Michael Packard was diving for lobster in 45 feet of water off Provincetown, Massachussetts, when he said he “felt this huge bump and everything went dark.”
He thought he’d been attacked by a great white shark, but when he felt no pain and realized there were no teeth, he suspected he was inside the mouth of a whale. A humpback whale had scooped him up and Packard figured he was going to die. “Oh my God, I’m in a whale’s mouth and he’s trying to swallow me, “he recalled in an interview outside Cape Cod Hospital in Hyannis. “This is it,” he said. “I’m going to die.”

But instead of getting swallowed and meeting his maker, the whale went to the surface, shook its head and spit him out. Packard estimates he was inside the whale’s mouth for 30-40 seconds. Meanwhile, his crewman, Josiah Mayo, had been searching for air bubbles from Packard’s scuba gear.
Mayo said he saw the whale burst to the surface and toss Packard back into the sea. Joe Francis, a charter boat captain who happened to be nearby said he saw Packard “come flying out of the water, feet first with his flippers on, and land back in the water,” Francis jumped aboard Packard’s boat and helped get the diver on board and out of his scuba gear. “I just got thrown in the air and landed in the water,” Packard told journalists. “I was free, and I just floated there. I couldn’t believe… I’m here to tell it.”
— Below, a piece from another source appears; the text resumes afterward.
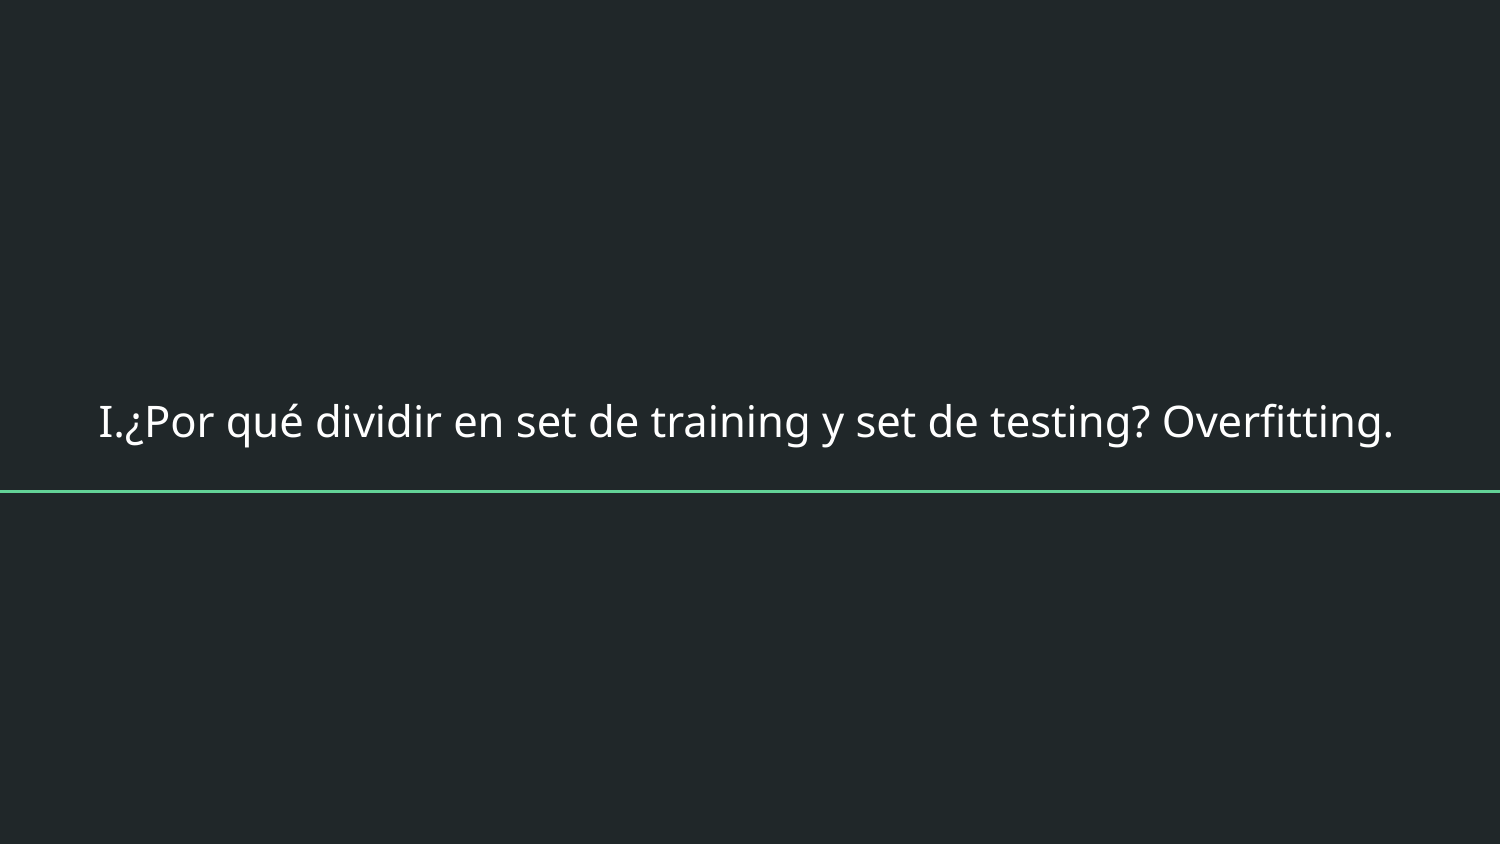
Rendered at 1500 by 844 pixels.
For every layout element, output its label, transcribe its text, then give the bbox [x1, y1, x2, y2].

title I.¿Por qué dividir en set de training y set de testing? Overfitting. [83, 337, 1417, 466]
Initially he thought he had broken his legs, but he mostly had soft tissue bruising, and possibly a dislocated knee. He walked out of the hospital with a slight limp.
Although his wife wants him to quit his 40-year diving career, the 56-year-old lobsterman says he will return to the water as soon as he’s healed.
Meanwhile, despite the eyewitness accounts from Moya and Francis, some experts and fishermen express doubts about Packard’s account.